* [Task statement]
The expected copy holds every entry exactly and none of the pictures.

* [Record set]
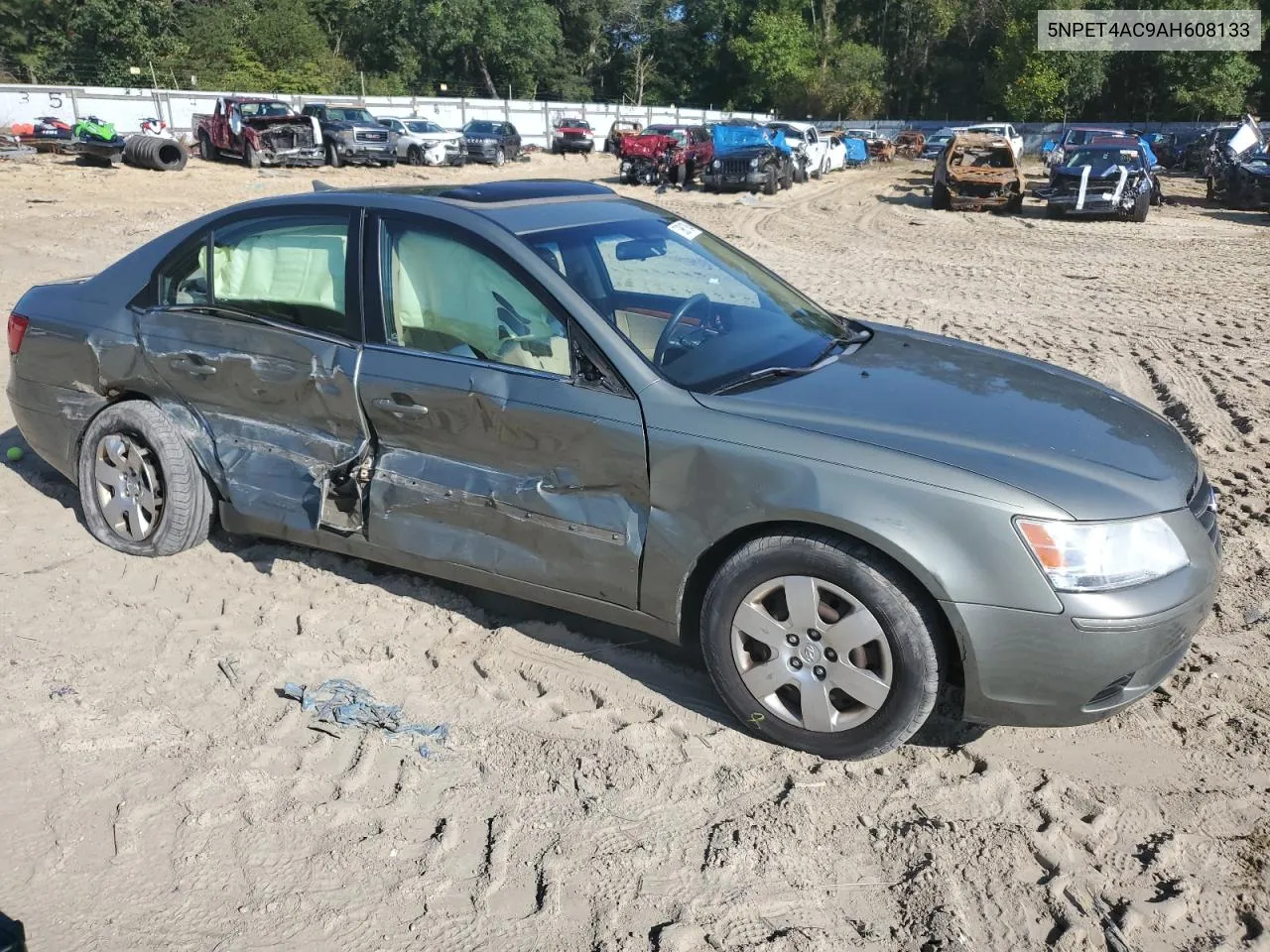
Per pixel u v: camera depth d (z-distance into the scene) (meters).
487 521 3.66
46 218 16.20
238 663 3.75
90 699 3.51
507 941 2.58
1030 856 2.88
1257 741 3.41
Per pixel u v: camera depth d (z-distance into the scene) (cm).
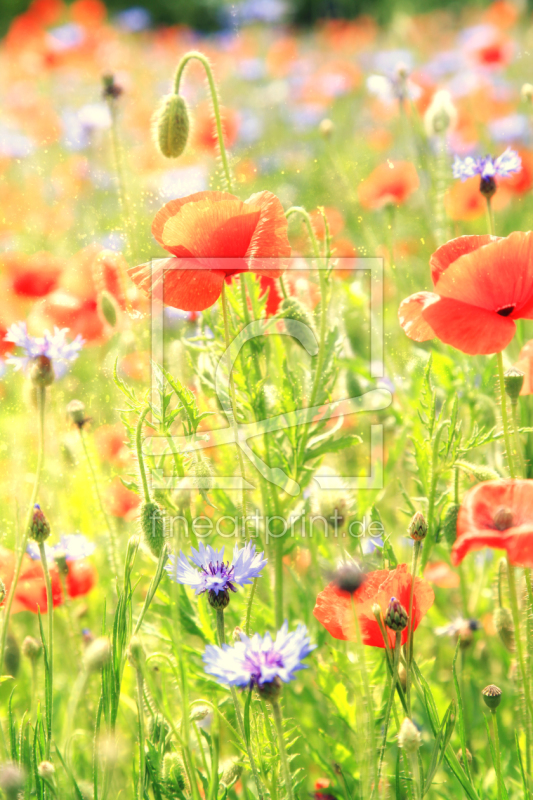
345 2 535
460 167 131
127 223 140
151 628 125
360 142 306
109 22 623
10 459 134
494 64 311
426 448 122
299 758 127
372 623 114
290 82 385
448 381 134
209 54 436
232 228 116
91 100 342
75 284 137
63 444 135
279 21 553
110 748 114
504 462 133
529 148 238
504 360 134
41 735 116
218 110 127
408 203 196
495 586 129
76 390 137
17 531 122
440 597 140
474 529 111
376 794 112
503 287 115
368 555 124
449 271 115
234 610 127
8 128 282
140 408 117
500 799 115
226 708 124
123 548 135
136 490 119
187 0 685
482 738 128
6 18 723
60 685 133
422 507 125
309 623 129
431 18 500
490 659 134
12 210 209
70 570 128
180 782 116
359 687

* [Written answer]
Per pixel u v: camera depth d (z-distance into the scene) (meters).
487 521 3.66
46 218 16.20
238 663 3.75
90 699 3.51
507 941 2.58
1030 856 2.88
1257 741 3.41
Per pixel u v: camera depth d (z-distance into the scene) (cm).
345 2 535
460 167 131
127 223 140
151 628 125
360 142 306
109 22 623
10 459 134
494 64 311
426 448 122
299 758 127
372 623 114
290 82 385
448 381 134
209 54 436
232 228 116
91 100 342
75 284 137
63 444 135
279 21 553
110 748 114
504 462 133
529 148 238
504 360 134
41 735 116
218 110 127
408 203 196
495 586 129
76 390 137
17 531 122
440 597 140
474 529 111
376 794 112
503 287 115
368 555 124
449 271 115
234 610 127
8 128 282
140 408 117
500 799 115
226 708 124
123 548 135
136 490 119
187 0 685
482 738 128
6 18 723
60 685 133
422 507 125
309 623 129
431 18 500
490 659 134
12 210 209
70 570 128
180 782 116
359 687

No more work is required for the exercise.